Paneldiskussion zum Thema Ladeinfrastruktur auf dem Mobility Circle 2023 (v.l.n.r): Gastgeber Stefan Bratzel, Marcus Krieg, VP Mobility- & Energy Services der BMW Group, Joschi Jennermann, Vice President Elli Residential und Jörg Reimann, CEO der Digital Charging Solutions GmbH.

Paneldiskussion zum Thema Ladeinfrastruktur auf dem Mobility Circle 2023 (v.l.n.r): Gastgeber Stefan Bratzel, Marcus Krieg, VP Mobility- & Energy Services der BMW Group, Joschi Jennermann, Vice President Elli Residential und Jörg Reimann, CEO der Digital Charging Solutions GmbH. (Bild: Faces by Frank)

„Wir sind in der Entwicklung der Infrastruktur und der Services deutlich weiter, als man in der öffentlichen Debatte sieht“, erklärt Jörg Reimann, CEO von Digital Charging Solutions, zu Beginn seines Vortrags. Die Behauptung, Ladesäulen wären immer besetzt, entkräftet der Geschäftsführer mit eindeutigen Zahlen: Laut der nationalen Leitstelle für Ladeinfrastruktur sind aktuell lediglich 16 Prozent der Ladepunkte gleichzeitig besetzt. Auch der Ausbau der Netzanschlussleistung liege im Plan der EU, die Kapazität der installierten Ladeinfrastruktur sogar schon deutlich darüber. Nutzern stünden jetzt bereits Plug&Charge-Lösungen zur Verfügung, die sämtliche Lade-Services so integrieren, dass sie für den Kunden nicht zu spüren sind. Die Authentifizierung, die Kommunikation zwischen Infrastruktur und Fahrzeug sowie letztlich die gesamte Abrechnung – alles findet ohne Bezahlkarte oder QR-Code statt.

Zentral für den Nutzer sei auch eine optimal geplante Route mit ideal berechneten Ladestopps. Das heißt beispielsweise, das Auto nicht jedes Mal vollzuladen, wenn absehbar ist, dass mit einer kleineren Zwischenladung eine Schnellladestation in Reichweite kommt.

__Datensatz__.
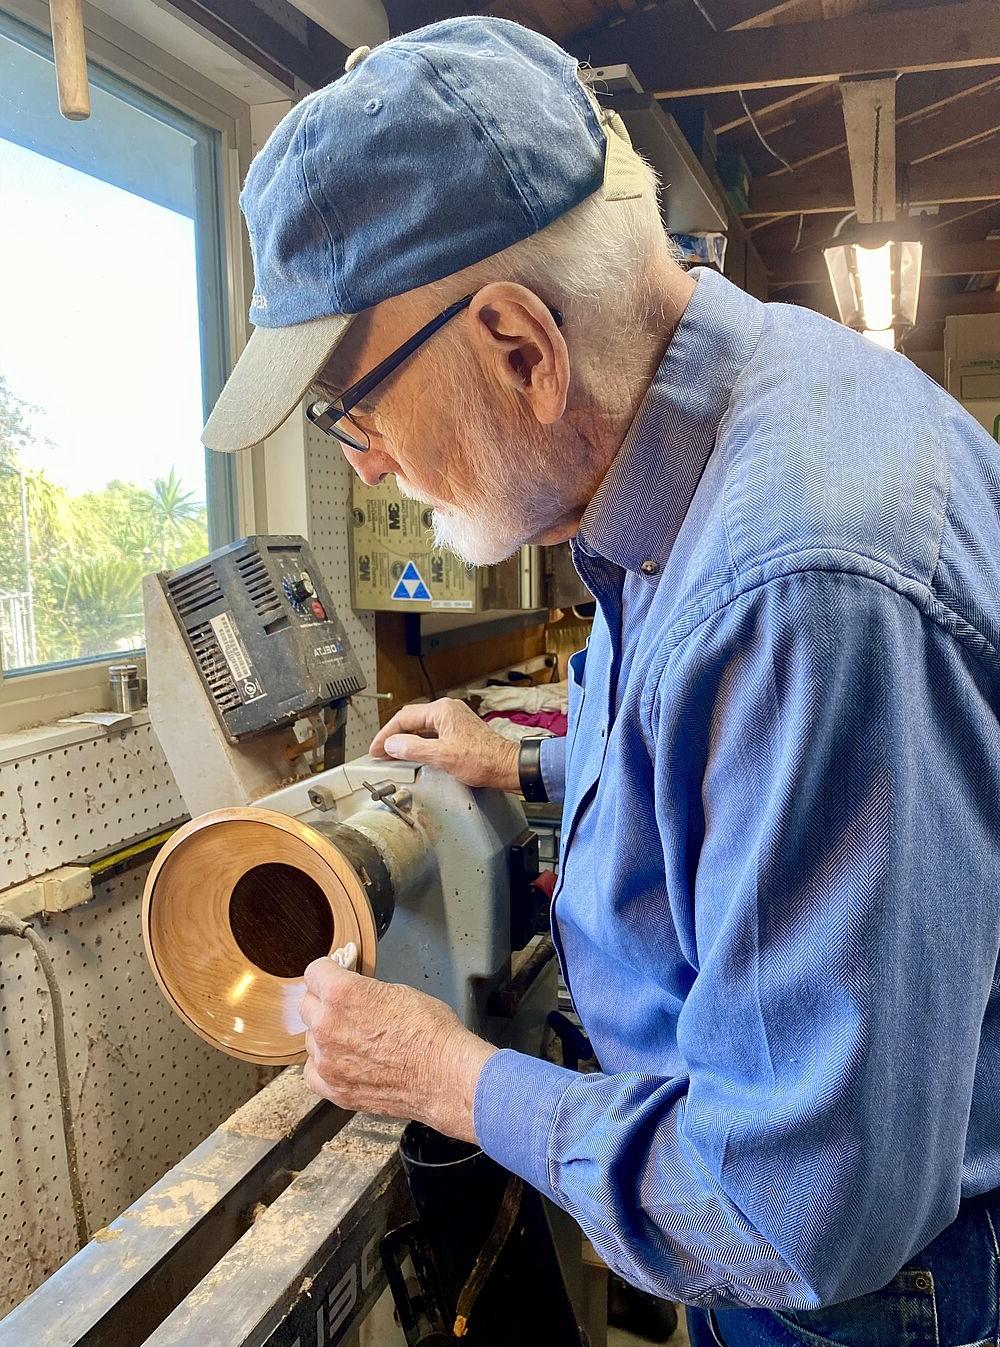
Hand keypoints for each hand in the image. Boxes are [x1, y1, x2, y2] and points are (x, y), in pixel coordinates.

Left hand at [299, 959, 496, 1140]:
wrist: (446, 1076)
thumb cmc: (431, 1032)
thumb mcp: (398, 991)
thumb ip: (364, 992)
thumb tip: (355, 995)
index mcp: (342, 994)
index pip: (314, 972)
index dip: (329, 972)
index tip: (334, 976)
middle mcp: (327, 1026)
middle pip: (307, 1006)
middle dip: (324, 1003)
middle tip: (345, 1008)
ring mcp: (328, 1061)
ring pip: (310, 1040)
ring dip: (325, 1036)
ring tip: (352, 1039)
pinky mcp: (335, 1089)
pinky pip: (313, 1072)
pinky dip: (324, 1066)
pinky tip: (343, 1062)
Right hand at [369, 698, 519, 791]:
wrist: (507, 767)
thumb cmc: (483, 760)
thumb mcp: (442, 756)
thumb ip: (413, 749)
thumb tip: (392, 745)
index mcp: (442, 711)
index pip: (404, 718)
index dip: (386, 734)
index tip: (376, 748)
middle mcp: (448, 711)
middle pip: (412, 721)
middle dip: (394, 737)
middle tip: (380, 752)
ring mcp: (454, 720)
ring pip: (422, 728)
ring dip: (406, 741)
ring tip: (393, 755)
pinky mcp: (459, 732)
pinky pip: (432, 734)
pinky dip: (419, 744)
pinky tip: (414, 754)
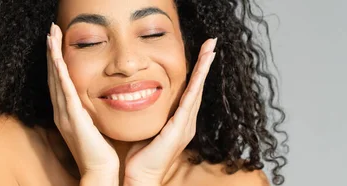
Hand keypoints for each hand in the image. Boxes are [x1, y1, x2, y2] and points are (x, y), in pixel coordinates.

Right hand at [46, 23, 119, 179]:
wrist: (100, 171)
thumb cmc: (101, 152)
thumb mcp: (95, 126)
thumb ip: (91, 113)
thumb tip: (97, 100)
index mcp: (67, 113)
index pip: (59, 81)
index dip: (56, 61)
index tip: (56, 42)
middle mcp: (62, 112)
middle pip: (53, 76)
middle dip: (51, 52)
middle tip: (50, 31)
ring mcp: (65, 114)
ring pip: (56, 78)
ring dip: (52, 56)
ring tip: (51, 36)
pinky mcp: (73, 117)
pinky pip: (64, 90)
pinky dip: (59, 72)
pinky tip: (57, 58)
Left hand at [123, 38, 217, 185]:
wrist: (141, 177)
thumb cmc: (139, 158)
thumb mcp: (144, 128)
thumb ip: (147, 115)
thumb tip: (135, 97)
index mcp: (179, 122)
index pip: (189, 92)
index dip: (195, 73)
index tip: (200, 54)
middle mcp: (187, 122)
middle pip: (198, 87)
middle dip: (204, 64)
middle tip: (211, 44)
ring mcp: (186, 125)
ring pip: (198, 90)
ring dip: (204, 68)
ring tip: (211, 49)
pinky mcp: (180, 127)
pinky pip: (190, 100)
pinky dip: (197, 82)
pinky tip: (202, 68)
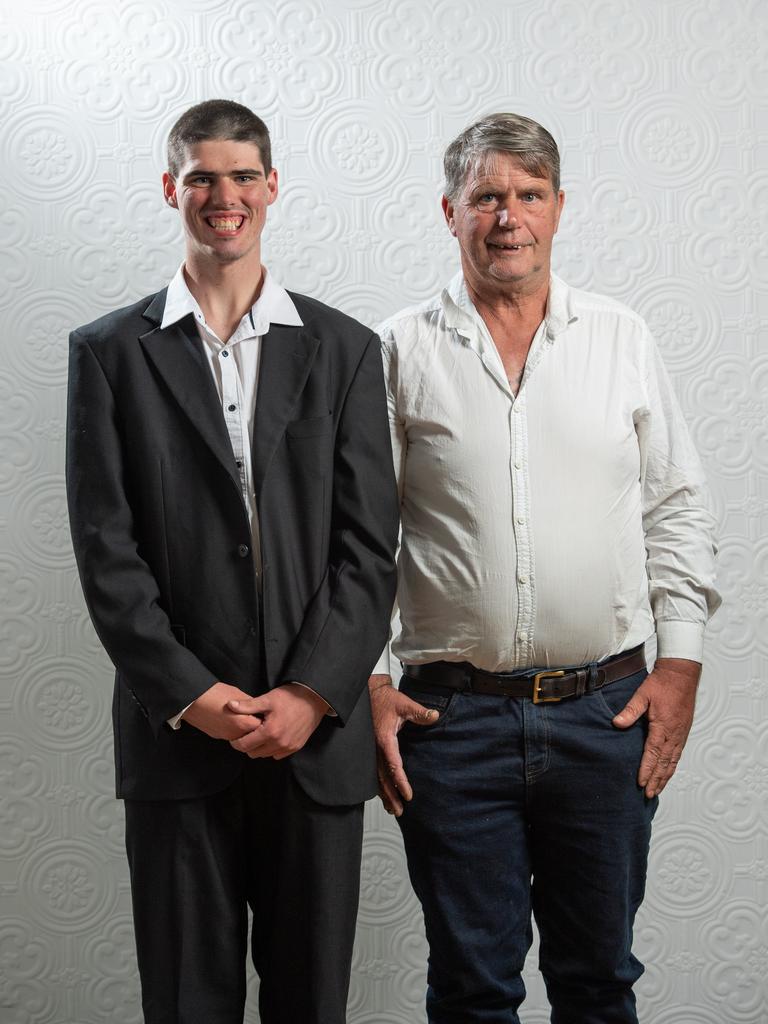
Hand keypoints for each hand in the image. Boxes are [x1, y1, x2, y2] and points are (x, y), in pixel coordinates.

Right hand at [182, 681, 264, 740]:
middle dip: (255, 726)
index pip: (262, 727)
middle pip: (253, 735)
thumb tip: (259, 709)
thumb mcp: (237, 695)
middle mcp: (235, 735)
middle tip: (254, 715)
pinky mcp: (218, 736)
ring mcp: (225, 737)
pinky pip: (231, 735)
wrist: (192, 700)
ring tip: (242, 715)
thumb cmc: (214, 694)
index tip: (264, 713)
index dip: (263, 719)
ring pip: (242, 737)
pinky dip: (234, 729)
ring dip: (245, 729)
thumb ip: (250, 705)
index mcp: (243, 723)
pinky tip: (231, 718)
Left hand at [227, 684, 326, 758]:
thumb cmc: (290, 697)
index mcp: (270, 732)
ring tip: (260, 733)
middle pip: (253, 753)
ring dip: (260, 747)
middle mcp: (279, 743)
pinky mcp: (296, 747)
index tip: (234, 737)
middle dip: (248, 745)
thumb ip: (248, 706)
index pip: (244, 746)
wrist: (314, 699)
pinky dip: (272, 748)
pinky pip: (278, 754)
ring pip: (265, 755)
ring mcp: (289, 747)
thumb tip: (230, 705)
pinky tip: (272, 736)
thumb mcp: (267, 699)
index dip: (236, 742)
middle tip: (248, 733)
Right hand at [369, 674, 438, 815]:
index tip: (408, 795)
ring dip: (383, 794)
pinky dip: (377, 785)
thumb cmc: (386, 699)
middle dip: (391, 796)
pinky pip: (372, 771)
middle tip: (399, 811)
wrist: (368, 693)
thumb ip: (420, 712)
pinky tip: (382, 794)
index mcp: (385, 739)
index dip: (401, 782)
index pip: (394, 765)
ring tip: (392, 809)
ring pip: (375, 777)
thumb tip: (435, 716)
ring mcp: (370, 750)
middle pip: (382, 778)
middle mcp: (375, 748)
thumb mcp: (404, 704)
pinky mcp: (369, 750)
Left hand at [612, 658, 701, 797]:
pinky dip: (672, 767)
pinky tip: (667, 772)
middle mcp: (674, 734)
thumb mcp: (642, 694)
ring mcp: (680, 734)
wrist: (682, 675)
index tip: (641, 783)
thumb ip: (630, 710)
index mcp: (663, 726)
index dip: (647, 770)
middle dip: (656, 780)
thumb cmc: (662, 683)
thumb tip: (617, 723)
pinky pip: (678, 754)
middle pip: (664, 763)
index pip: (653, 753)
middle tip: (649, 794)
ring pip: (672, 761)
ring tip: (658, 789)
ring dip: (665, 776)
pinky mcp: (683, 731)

...

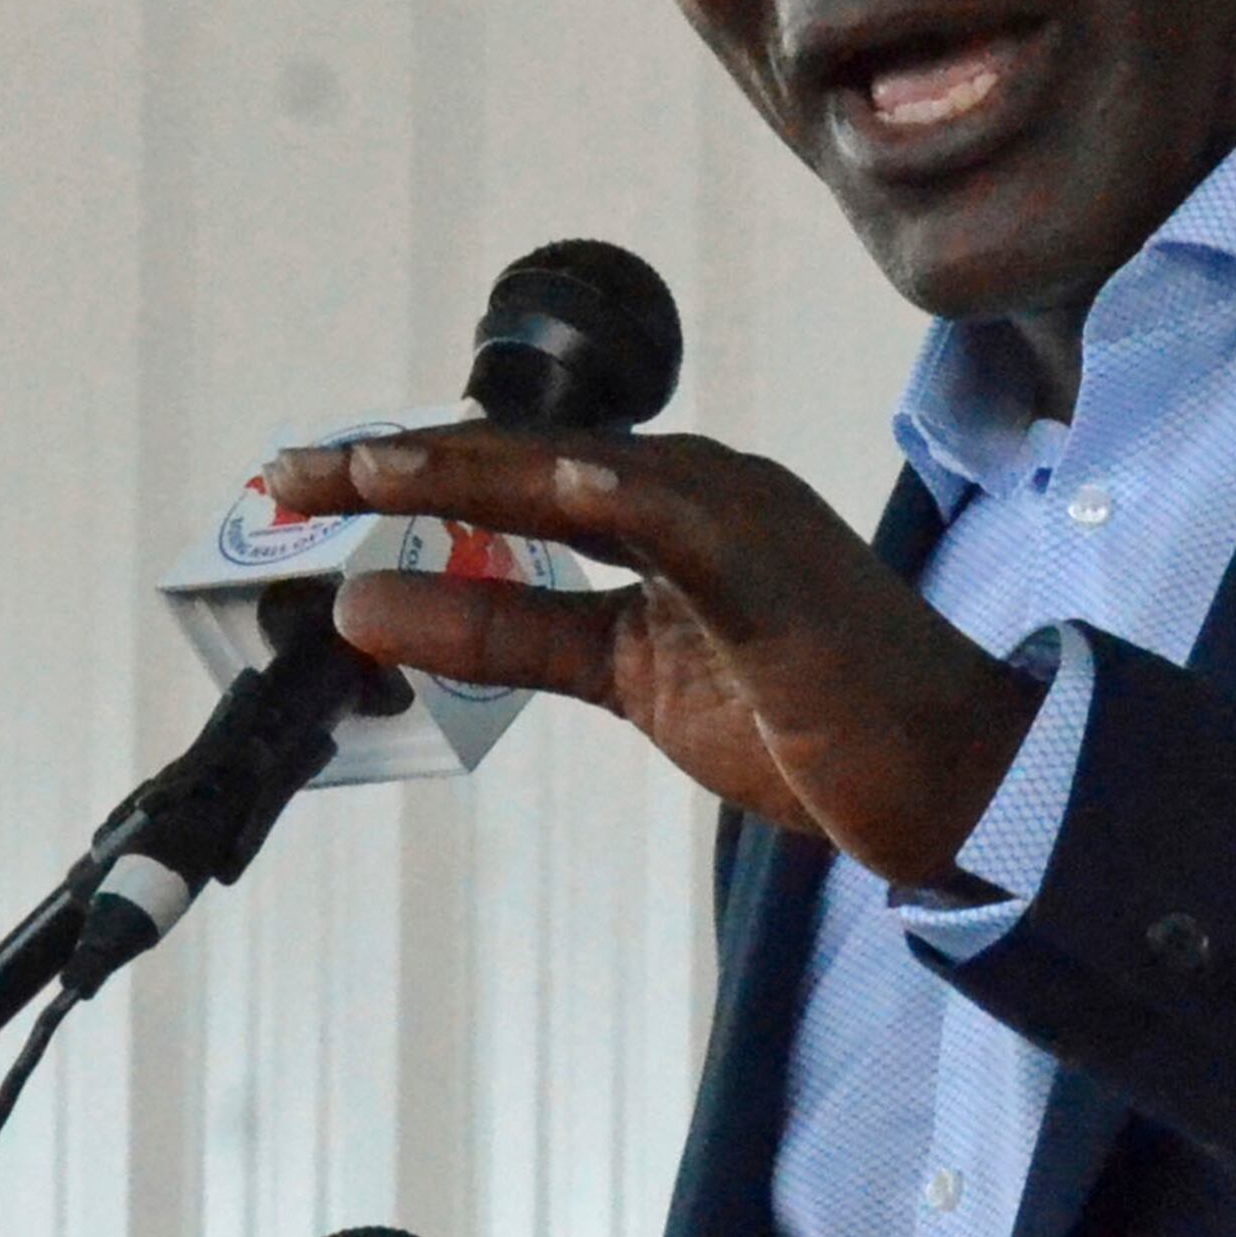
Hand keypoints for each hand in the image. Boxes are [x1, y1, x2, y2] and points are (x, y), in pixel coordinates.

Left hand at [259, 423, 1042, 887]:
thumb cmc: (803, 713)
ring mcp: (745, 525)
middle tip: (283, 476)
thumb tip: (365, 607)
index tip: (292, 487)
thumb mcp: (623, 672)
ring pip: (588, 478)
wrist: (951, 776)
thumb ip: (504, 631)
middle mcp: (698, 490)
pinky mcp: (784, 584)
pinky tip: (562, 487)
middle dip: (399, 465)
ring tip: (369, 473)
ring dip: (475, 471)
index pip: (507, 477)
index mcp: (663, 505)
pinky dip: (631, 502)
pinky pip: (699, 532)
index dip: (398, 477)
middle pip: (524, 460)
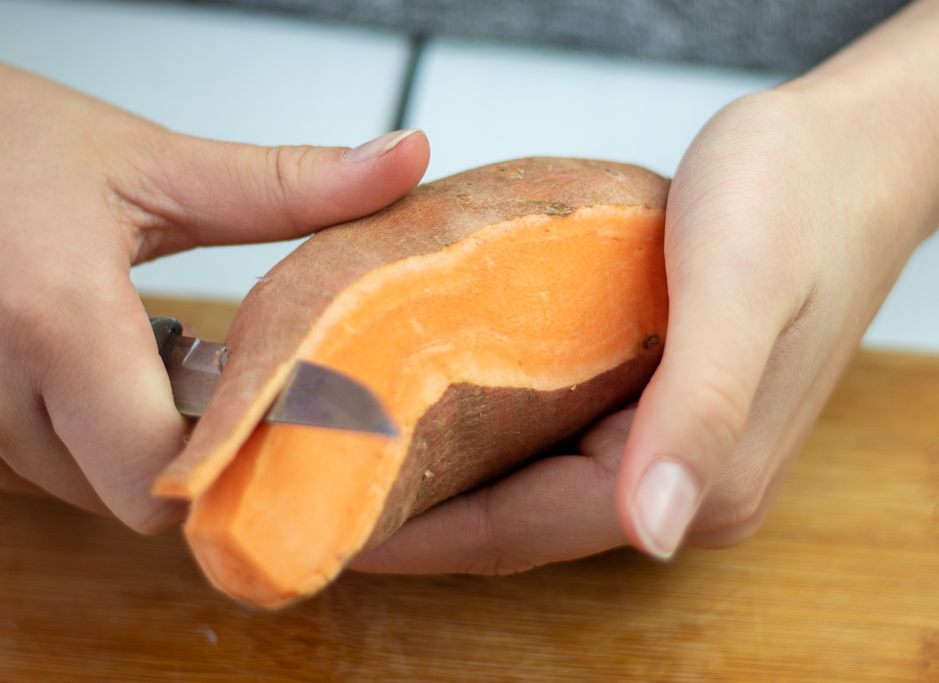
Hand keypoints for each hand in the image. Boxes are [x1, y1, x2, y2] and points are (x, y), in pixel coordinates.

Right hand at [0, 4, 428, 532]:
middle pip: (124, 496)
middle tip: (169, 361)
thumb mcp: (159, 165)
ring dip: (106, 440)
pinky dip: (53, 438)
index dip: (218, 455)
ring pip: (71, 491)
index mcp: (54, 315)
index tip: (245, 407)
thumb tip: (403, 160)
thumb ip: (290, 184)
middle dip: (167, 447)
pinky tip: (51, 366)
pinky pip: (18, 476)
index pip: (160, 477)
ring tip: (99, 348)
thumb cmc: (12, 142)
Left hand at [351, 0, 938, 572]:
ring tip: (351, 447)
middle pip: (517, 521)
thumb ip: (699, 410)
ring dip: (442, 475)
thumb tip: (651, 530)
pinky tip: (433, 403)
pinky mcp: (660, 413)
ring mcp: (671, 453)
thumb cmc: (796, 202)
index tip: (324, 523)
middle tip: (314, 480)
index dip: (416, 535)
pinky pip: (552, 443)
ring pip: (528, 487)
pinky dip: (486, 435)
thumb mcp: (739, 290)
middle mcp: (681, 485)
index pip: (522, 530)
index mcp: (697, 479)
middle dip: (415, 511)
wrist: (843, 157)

* * *

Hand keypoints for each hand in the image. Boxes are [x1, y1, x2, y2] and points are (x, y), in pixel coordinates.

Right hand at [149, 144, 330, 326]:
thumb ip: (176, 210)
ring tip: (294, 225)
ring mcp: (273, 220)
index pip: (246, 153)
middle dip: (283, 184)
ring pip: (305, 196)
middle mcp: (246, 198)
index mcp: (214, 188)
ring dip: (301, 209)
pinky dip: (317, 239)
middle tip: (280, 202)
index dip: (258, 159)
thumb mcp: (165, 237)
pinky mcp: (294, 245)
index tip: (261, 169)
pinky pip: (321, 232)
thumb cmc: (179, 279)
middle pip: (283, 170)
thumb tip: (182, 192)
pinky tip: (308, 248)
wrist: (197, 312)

__Aufgabe A__.
Bitte gib aus dem Text zur Ladeinfrastruktur den Abschnitt von „Zentral für den“ bis „in Reichweite kommt.“ wortgetreu wieder.
__Aufgabe B__.
Beantworte anhand des Textes zur Ladeinfrastruktur diese Fragen:
(i) Welchen Anteil der Ladepunkte nennt die nationale Leitstelle für Ladeinfrastruktur als aktuell gleichzeitig besetzt?
(ii) Welche Position hat Jörg Reimann bei der Digital Charging Solutions GmbH?
(iii) Ohne welche zwei Hilfsmittel läuft bei Plug&Charge-Lösungen alles ab?
Das Material steht für sich und hat mit dem Text nichts zu tun.

__Antwort A__.
Zentral für den Nutzer sei auch eine optimal geplante Route mit ideal berechneten Ladestopps. Das heißt beispielsweise, das Auto nicht jedes Mal vollzuladen, wenn absehbar ist, dass mit einer kleineren Zwischenladung eine Schnellladestation in Reichweite kommt.

__Antwort B__.
(i) 16 Prozent
(ii) CEO
(iii) Ohne Bezahlkarte oder QR-Code